Efficient hardware implementation of Ray Tracing based on an embedded software for intersection computation

  • Authors:
  • Alexandre S. Nery;Nadia Nedjah;Felipe M. G. FrançA

  • Affiliations:
  • LAM - Computer Architecture and Microelectronics Laboratory Systems Engineering and Computer Science Program, COPPE Universidade Federal do Rio de Janeiro, Brazil;Department of Electronics Engineering and Telecommunications, Faculty of Engineering Universidade do Estado do Rio de Janeiro, Brazil;LAM - Computer Architecture and Microelectronics Laboratory Systems Engineering and Computer Science Program, COPPE Universidade Federal do Rio de Janeiro, Brazil

  • Venue:
  • Journal of Systems Architecture: the EUROMICRO Journal
  • Year:
  • 2013

Quantified Score

Hi-index 0.00

Visualization

Abstract

Parallel implementations of Ray Tracing have been enabling real time performance, as the algorithm is embarrassingly parallel.
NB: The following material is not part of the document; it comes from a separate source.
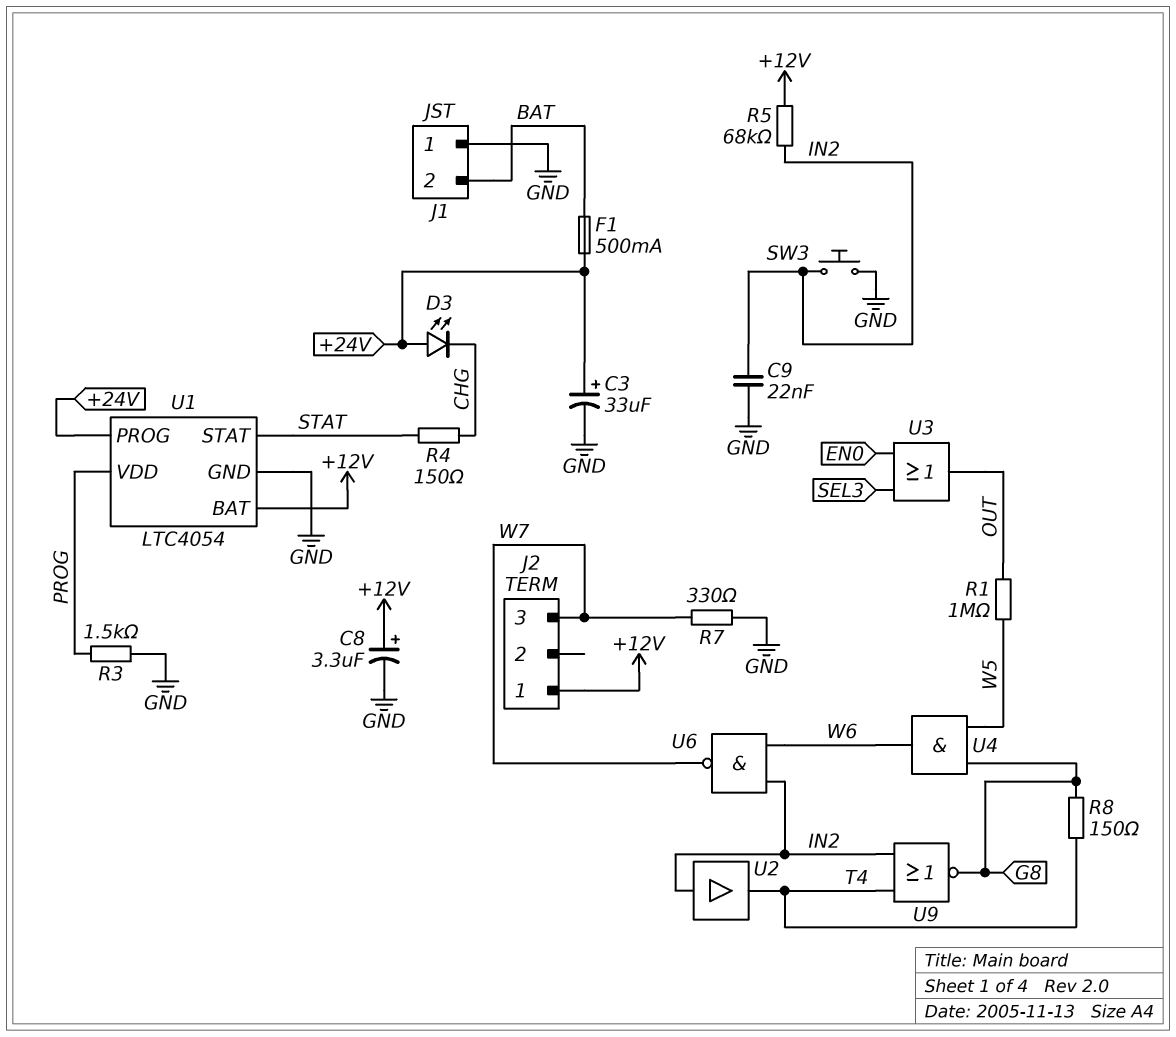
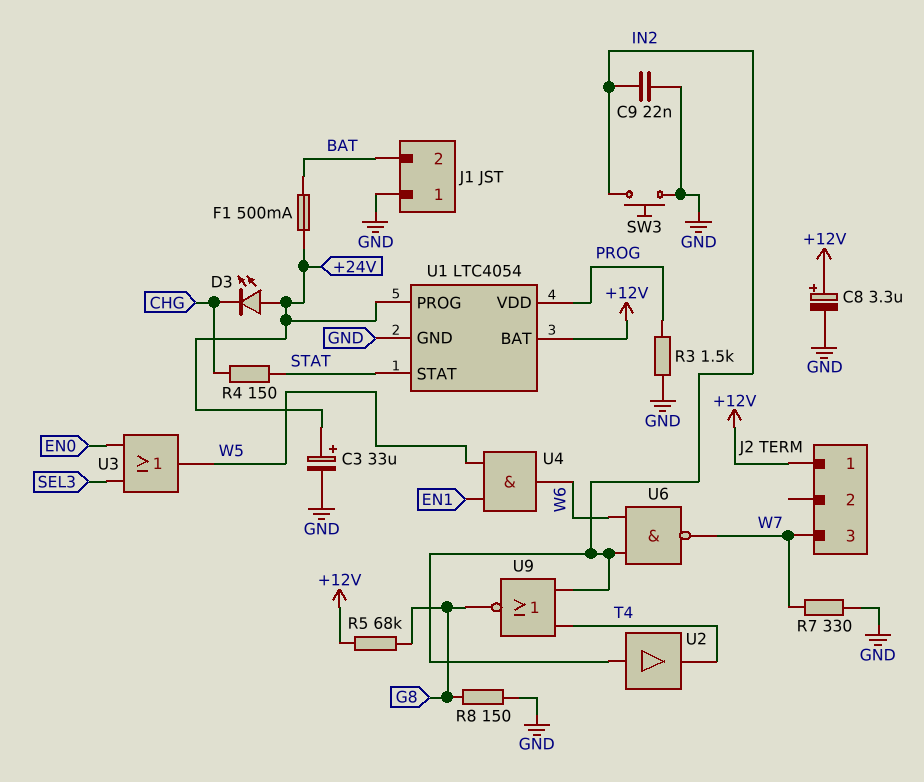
R1: 1M (OUT, W5) -> none
R5: 68k (+12V, IN2) -> 68k (+12V, G8)
R8: 150 (G8, T4) -> 150 (G8, GND)
U3: OR (in EN0, in SEL3, out OUT) -> OR (in EN0, in SEL3, out W5)
U4: AND (in G8, in W5, out W6) -> AND (in EN1, in W5, out W6)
However, in order to achieve both interactivity and real time performance, the algorithm should run at a high frame rates, i.e. at least 60 frames per second. Thus, a custom parallel design in hardware is likely to achieve high rendering performance. In this paper, we improve the GridRT architecture presented in previous work. GridRT is capable of dealing with the main desirable features of Ray Tracing, such as shadows and reflection effects, imposing low area cost and a promising rendering performance. As to this work, an application-specific instruction has been added and the underlaying computation embedded into the processor's microprogram in order to calculate the ray-triangle intersection computations. These computations are performed in pipeline, whenever possible, yielding to a considerable reduction in terms of cycles per intersection test. The presented architecture is based on the uniform grid acceleration structure. It allows for a massive twofold parallelism: parallel ray-triangle intersection tests as well as parallel processing of many rays. A hardware implementation of the improved architecture is presented, together with the corresponding performance results and resources requirements. The rendering time is reduced by 80% using a grid configuration of eight processing elements and each intersection computation time is reduced by 50% with respect to the original GridRT implementation.